Boneca de Porcelana


Havia certa vez, uma boneca de porcelana. Vivia caminhando, conversando, e sorrindo. Ela não parava nem na hora de comer. Quem a via se alegrava, pois não havia serzinho mais belo. Por mais frágil que fosse seu material, vivia intensamente, como se o futuro já fosse hoje, e amanhecer regalia pra poucos. Essa boneca, porém, não gostava de rótulos. Não gostava que dissessem que ela era incapaz. Por mais frágil ao toque que fosse sorria ao ser tocada.
Independente, irreverente. Era isso que ela era. Era isso e mais um pouco. Irritava-se com frequência com aqueles que a superprotegiam, deixava claro que viver é por si só um desafio. Incomodava-se muito com os aprisionamentos que queriam que ela vivesse, pura e simplesmente, por ser uma boneca de porcelana. Ela um dia se revoltou, pois a tinham feito desistir de um sonho. Chorou até não poder mais. Lágrimas de porcelana, lágrimas de fragilidade, lágrimas que pediam socorro. Ergueu a cabecinha, enxugou as lágrimas e saiu pisando forte. Não deixaria nem por um minuto que a dissessem que não podia. Que não venceria. A dor ainda inflamava o peito, os pensamentos gritavam, mas ela só sabia que precisava reagir. Fora criada de forma rude, como se não possuísse nenhum valor. Sua mãe havia dito “cuidado pra não quebrar-se por aí”. Ela ouviu, acatou, mas teimou em viver. Não queria perder nada, por ser feita pra quebrar. Parecia predestinação. Parecia que não tinha outro fim: espatifar-se um dia no chão. Caída das mãos de alguém que amasse, ou até, que sem querer magoasse. Tentaria viver, até morrer. Tentaria vencer, mesmo quando perdesse.

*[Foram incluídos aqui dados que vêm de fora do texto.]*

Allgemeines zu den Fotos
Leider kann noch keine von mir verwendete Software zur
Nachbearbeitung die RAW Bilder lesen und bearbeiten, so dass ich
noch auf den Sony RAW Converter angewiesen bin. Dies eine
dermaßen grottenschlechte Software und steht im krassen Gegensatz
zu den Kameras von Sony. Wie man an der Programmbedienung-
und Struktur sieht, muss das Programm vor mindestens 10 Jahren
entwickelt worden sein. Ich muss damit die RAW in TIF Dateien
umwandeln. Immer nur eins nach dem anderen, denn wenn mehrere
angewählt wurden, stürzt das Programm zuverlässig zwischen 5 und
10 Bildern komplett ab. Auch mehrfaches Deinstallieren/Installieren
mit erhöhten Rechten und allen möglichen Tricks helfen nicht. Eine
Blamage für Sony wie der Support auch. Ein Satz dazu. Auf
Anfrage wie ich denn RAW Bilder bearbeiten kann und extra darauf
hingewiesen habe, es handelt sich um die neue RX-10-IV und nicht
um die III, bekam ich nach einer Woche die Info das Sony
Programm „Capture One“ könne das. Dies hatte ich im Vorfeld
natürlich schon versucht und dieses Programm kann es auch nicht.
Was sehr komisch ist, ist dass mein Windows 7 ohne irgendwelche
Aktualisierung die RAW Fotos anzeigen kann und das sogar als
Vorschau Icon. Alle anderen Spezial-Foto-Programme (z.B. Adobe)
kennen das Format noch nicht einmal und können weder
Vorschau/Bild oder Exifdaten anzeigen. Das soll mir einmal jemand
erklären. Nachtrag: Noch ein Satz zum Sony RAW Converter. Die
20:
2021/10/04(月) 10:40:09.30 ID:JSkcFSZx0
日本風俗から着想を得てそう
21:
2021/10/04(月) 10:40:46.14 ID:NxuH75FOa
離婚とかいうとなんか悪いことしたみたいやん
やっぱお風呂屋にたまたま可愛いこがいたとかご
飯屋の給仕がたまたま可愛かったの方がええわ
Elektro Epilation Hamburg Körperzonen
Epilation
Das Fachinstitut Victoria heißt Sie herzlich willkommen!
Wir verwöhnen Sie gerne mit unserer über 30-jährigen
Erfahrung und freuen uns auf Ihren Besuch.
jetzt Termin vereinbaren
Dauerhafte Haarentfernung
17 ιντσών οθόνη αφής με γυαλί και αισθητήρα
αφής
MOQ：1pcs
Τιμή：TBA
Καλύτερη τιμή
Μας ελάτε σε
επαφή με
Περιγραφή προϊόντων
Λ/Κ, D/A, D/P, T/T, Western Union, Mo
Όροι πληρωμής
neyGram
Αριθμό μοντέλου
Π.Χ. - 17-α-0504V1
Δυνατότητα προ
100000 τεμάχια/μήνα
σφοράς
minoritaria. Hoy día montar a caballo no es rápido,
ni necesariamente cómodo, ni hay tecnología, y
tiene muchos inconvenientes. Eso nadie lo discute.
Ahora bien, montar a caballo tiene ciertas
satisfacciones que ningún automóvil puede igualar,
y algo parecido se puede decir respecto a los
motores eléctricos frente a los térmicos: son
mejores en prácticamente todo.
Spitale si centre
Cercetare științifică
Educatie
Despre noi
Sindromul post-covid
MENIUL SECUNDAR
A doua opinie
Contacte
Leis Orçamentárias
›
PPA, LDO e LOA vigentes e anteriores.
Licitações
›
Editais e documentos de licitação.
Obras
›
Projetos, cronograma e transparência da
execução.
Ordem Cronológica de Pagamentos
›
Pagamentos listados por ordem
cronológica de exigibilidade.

Essa boneca tinha um amigo. Esse, no entanto, era de vidro. “Oh, que triste sina”, ela sozinha pensava, ser a frágil amiga de um amigo frágil. Ela sabia dos seus defeitos, e mesmo assim o amava. Se ele fazia graça ela sorria, e a tristeza a deixava. Ele era leve como uma pluma, envolvente como um abraço. Ele era a fragilidade que a fazia mais forte que um pedaço de aço. Ambos assim sobreviviam, de apoiar-se mutuamente. Enquanto juntos sempre contentes. Ele aturava suas tristezas, e ela as manias dele. Tudo convergia pra que viver fosse lei e sofrer uma opção. Mesmo sendo improvavelmente predestinados a morrer no chão, não se importariam se fossem mortos um pelo outro. Pelo menos seria uma morte doce, digna e afável. O mundo ao redor gritava toda vez que eles corriam. Queriam que ficassem quietos, pra preservar a vida que tinham. Mas, eles sequer ouviam, iam correndo aos gritos. Viver séria o tédio vivo, acaso ficar parado representasse a única forma pra isso.


P.s: A imagem refere-se à boneca de porcelana do filme "Oz: Mágico e Poderoso". Mas, o texto não se baseou na personagem.